:: Entries provided ::
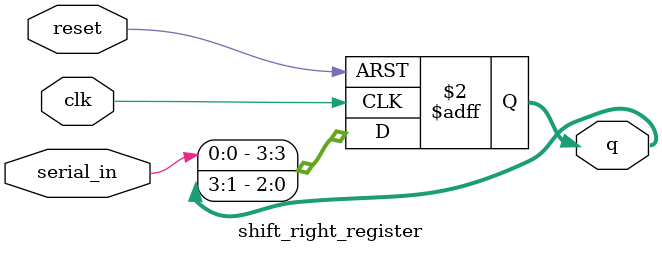
<source format=v>
module shift_right_register (
    input clk,
    input reset,
    input serial_in,
    output reg [3:0] q
);

    always @(posedge clk or posedge reset) begin
        if (reset)
            q <= 4'b0000;
        else
            q <= {serial_in, q[3:1]};
    end

endmodule


</source>
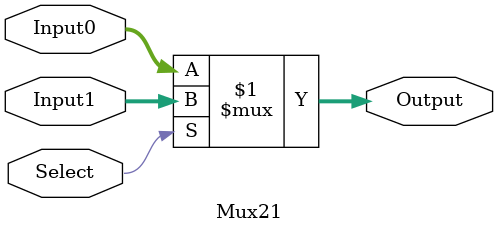
<source format=v>
module Mux21 #(parameter WIDTH = 32)(
    input [WIDTH-1:0] Input0,
    input [WIDTH-1:0] Input1,
    input Select,
    output [WIDTH-1:0] Output
);
    
    assign Output = Select ? Input1 : Input0;
    
endmodule
</source>
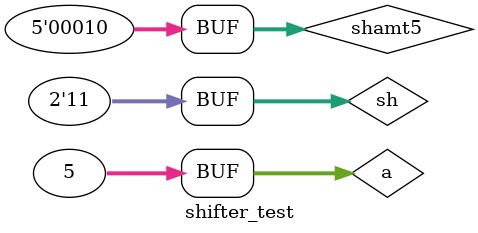
<source format=sv>
`timescale 1ns/10ps

module shifter_test();

	logic [31:0] a;  // señales de entrada
	logic [4:0] shamt5; // directivas de corrimiento
	logic [1:0] sh; // High select
	wire [31:0] y; // Señales de salida
	
shifter sh1	(
				 .a(a), 
				 .shamt5(shamt5),
				 .sh(sh),
				 .y(y)
				 );
	
initial 
begin
#10
a = 5;
shamt5 = 2;
sh= 2'b00;
#100;
a = 5;
sh = 2'b01;
#100;
a = 4;
sh = 2'b10;
#100;
a = 5;
sh = 2'b11;
#100;
end
endmodule
</source>
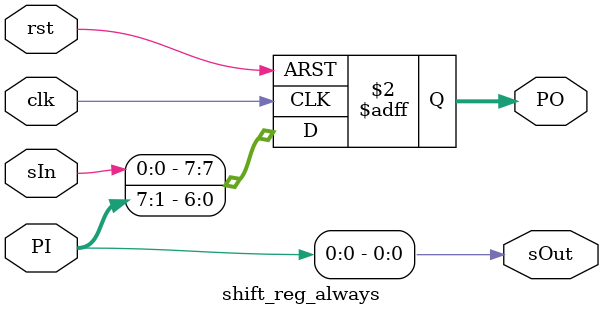
<source format=sv>
`timescale 1ns/1ns
module shift_reg_always(input [7:0] PI, input clk, rst, sIn, output logic [7:0] PO, output logic sOut);
	assign sOut = PI[0];
	always @ (posedge clk, posedge rst) begin
		if (rst)
			PO <= 8'b0;
		else
			PO <= {sIn, PI[7:1]};
	end
endmodule

</source>
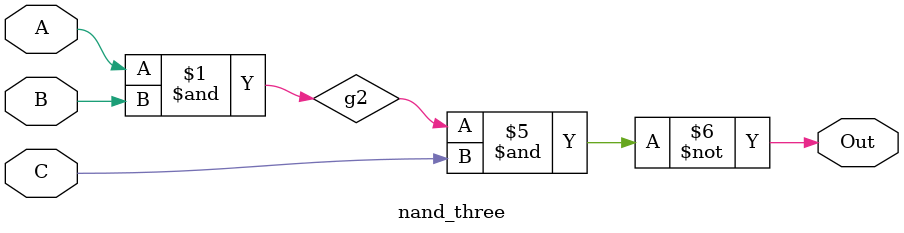
<source format=v>
`timescale 1ns/10ps
module nand_three(Out, A, B, C);
output Out;
input A, B, C;
wire g1, g2;
    nand z1(g1, A, B);
    nand z2(g2, g1, g1);
    nand z3(Out, g2, C);
endmodule
</source>
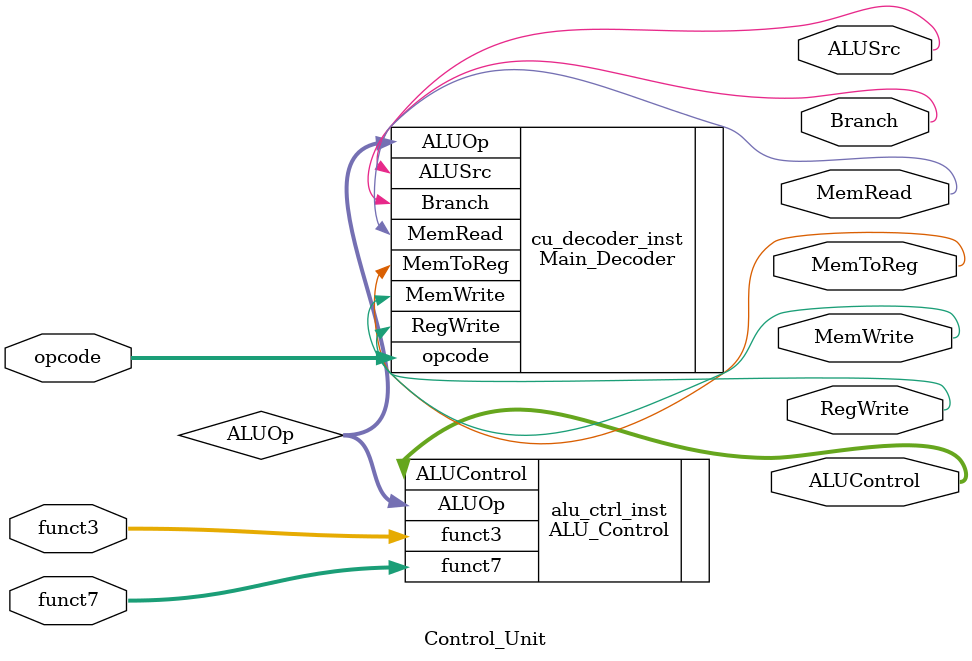
<source format=v>
`timescale 1ns / 1ps


module Control_Unit(
    input [6:0] opcode,
    input [6:0] funct7,
    input [2:0] funct3,
    
    output RegWrite, ALUSrc, MemWrite, MemToReg, Branch, MemRead,
    output [3:0] ALUControl
);
    
wire [2:0] ALUOp;
    
    // Main decoder
    Main_Decoder cu_decoder_inst (
        .opcode(opcode),
        .RegWrite(RegWrite),
        .MemWrite(MemWrite),
        .MemToReg(MemToReg),
        .MemRead(MemRead),
        .Branch(Branch),
        .ALUSrc(ALUSrc),
        .ALUOp(ALUOp)
    );
    
    // ALU Control
    ALU_Control alu_ctrl_inst(
        .ALUOp(ALUOp),
        .funct3(funct3),
        .funct7(funct7),
        .ALUControl(ALUControl)
    );
endmodule

</source>
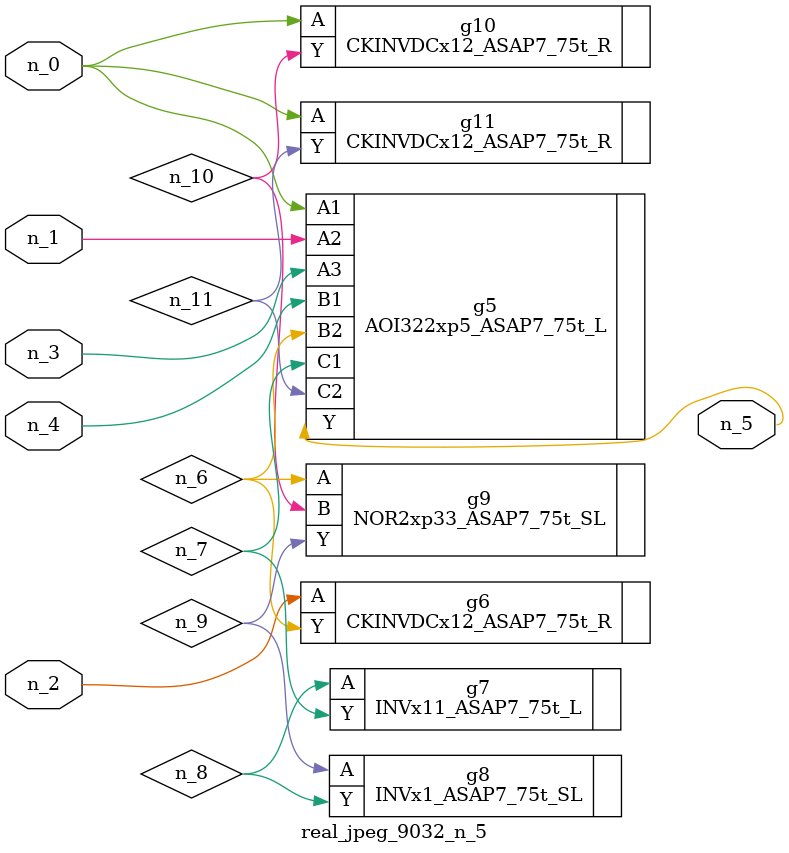
<source format=v>
module real_jpeg_9032_n_5 (n_4, n_0, n_1, n_2, n_3, n_5);

input n_4;
input n_0;
input n_1;
input n_2;
input n_3;

output n_5;

wire n_8;
wire n_11;
wire n_6;
wire n_7;
wire n_10;
wire n_9;

AOI322xp5_ASAP7_75t_L g5 ( 
.A1(n_0),
.A2(n_1),
.A3(n_3),
.B1(n_4),
.B2(n_6),
.C1(n_7),
.C2(n_11),
.Y(n_5)
);

CKINVDCx12_ASAP7_75t_R g10 ( 
.A(n_0),
.Y(n_10)
);

CKINVDCx12_ASAP7_75t_R g11 ( 
.A(n_0),
.Y(n_11)
);

CKINVDCx12_ASAP7_75t_R g6 ( 
.A(n_2),
.Y(n_6)
);

NOR2xp33_ASAP7_75t_SL g9 ( 
.A(n_6),
.B(n_10),
.Y(n_9)
);

INVx11_ASAP7_75t_L g7 ( 
.A(n_8),
.Y(n_7)
);

INVx1_ASAP7_75t_SL g8 ( 
.A(n_9),
.Y(n_8)
);


endmodule
</source>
:::
_Exercise brief:_ Your answer must be every line from the listing above that holds the string "MemWrite".

_Solution for this task:_
    output RegWrite, ALUSrc, MemWrite, MemToReg, Branch, MemRead,
        .MemWrite(MemWrite),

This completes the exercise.